November 10th, 2016 by

Tumbleweed-blackThis week has been a bit hectic with dramatic change affecting people around the world, but openSUSE  Tumbleweed users who are use to change can find some clarity in the chaos  with five snapshots that were released this week.

These snapshots brought not only a new major version of Mesa but a new kernel and Plasma 5.8.3.

The newest snapshot 20161108 updated yast2 to version 3.2.3 and added a patch to fix a crash from upstream for Wayland.

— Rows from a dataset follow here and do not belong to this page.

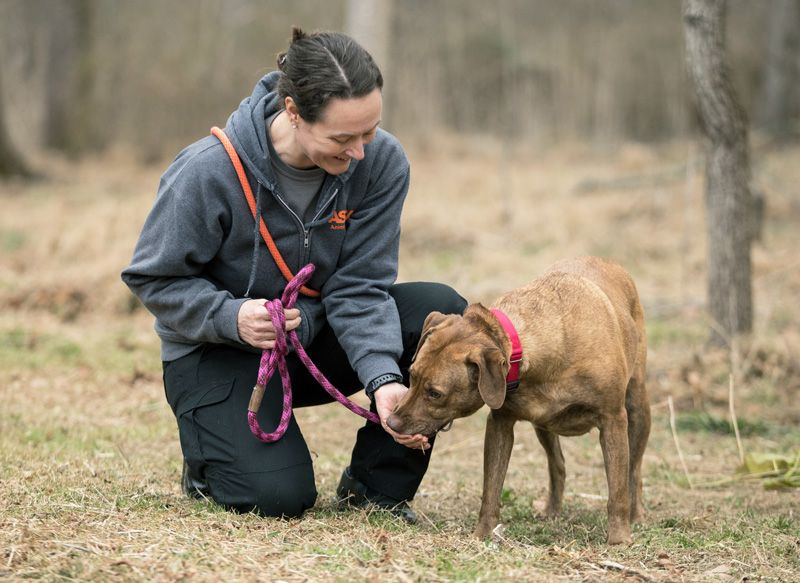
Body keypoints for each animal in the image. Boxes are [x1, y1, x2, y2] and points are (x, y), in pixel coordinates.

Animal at [388, 258, 648, 544]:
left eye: (435, 393)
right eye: (412, 375)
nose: (391, 422)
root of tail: (606, 261)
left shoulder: (612, 420)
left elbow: (617, 488)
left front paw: (619, 539)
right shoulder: (500, 423)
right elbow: (491, 488)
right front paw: (483, 534)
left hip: (637, 409)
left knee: (633, 470)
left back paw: (636, 515)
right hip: (543, 427)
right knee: (557, 465)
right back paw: (552, 511)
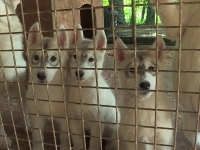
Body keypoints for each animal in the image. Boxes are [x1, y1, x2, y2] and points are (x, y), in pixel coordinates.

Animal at [25, 22, 69, 150]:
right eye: (35, 57)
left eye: (53, 58)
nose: (41, 75)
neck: (47, 90)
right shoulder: (36, 116)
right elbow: (37, 136)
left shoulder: (65, 119)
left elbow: (64, 137)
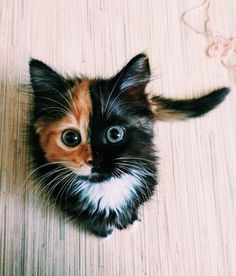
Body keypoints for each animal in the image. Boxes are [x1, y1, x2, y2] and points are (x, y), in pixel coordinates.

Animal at [28, 54, 230, 237]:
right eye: (70, 138)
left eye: (115, 134)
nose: (94, 161)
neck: (106, 186)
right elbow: (93, 221)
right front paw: (104, 232)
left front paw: (129, 221)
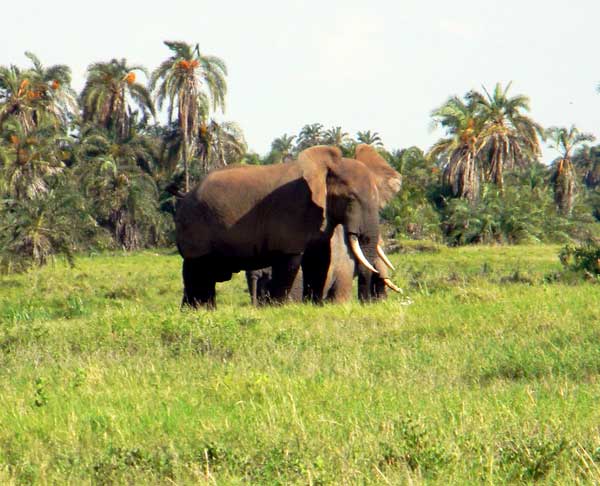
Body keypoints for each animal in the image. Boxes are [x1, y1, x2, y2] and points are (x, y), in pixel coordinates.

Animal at [175, 144, 384, 308]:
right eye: (350, 198)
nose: (366, 303)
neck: (324, 169)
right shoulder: (292, 210)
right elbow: (290, 261)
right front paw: (281, 308)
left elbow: (319, 259)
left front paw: (313, 306)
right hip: (195, 225)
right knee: (198, 272)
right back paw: (198, 311)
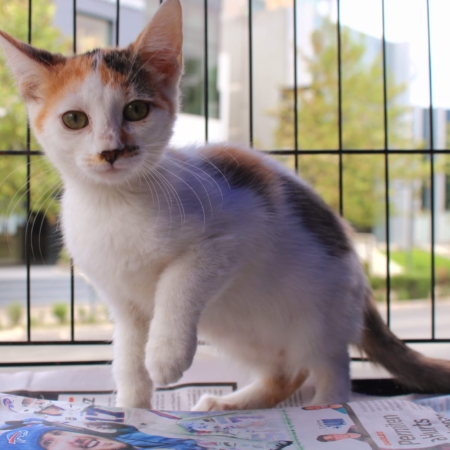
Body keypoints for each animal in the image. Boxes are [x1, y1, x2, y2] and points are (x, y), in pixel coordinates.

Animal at [1, 0, 450, 411]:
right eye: (74, 120)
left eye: (136, 110)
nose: (111, 151)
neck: (115, 204)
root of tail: (362, 285)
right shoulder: (122, 302)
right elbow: (127, 355)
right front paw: (133, 409)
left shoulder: (236, 232)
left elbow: (178, 283)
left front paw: (165, 354)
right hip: (239, 331)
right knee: (287, 372)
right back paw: (231, 404)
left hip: (321, 315)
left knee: (332, 367)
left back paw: (327, 408)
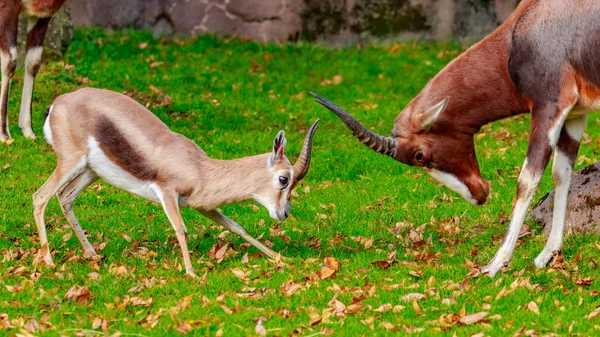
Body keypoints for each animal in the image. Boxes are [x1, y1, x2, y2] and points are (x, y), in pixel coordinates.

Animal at [0, 0, 66, 141]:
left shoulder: (41, 16)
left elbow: (33, 63)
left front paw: (28, 130)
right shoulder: (7, 6)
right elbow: (10, 62)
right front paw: (4, 134)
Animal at [34, 88, 318, 274]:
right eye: (284, 179)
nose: (284, 213)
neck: (200, 169)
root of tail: (56, 104)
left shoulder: (202, 205)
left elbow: (237, 226)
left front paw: (279, 258)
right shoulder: (167, 192)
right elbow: (181, 229)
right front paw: (191, 272)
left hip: (91, 171)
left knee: (64, 197)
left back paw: (92, 253)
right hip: (70, 161)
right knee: (40, 196)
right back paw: (48, 261)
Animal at [314, 0, 600, 276]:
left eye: (420, 155)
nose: (479, 195)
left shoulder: (549, 106)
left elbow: (526, 181)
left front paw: (494, 264)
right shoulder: (575, 114)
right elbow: (561, 173)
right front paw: (547, 255)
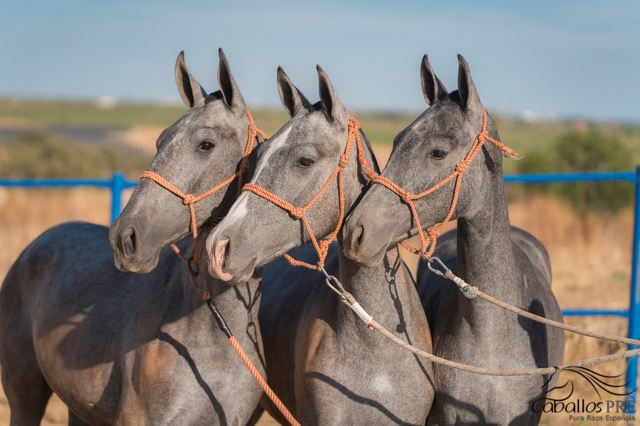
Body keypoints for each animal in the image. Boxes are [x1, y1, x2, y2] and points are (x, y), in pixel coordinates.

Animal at [0, 50, 264, 426]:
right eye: (160, 141)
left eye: (206, 144)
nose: (125, 238)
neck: (213, 332)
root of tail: (34, 246)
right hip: (25, 393)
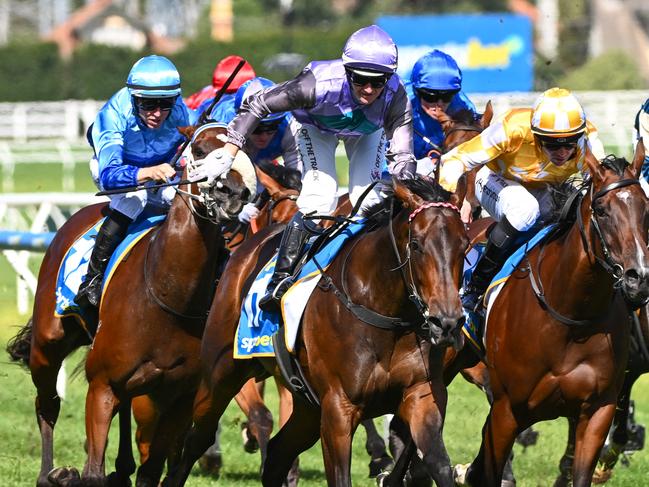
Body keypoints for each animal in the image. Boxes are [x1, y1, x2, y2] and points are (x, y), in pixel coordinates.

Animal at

Lightweight web browser epiphany, which updated to version 3.22.2 in the snapshot, added fixes for adblocker and improved the password form for autofill handling.

Snapshot 20161107 provided minor bug fixes and internal code improvements to git with an update in the repository to version 2.10.2. The package BusyBox, which makes it easy to customize an embedded systems, was updated to version 1.25.1. In the snapshot, version 3.2.0 for yast2-storage improved detect and redefine support for btrfs.

Mesa 13.0 with additions of i965 and vulkan drivers was was updated in the 20161105 snapshot along with a large update to btrfspgrams to 4.8.2. The kernel source were also update in the 20161105 snapshot a day after snapshot 20161104 brought Linux Kernel 4.8.6.

Snapshot 20161104 updated KDE’s Plasma 5.8.3, and gtk3 3.2.2 provided several bugs fixes including a fix to slow startup notification for some gtk3 apps running on wayland. Samba 4.5.0 added a samba-ceph package in the snapshot and sudo 1.8.18p1, with the new seccomp filter, is more robust for developers and system administrators using it rather than the traditional method of using stub functions.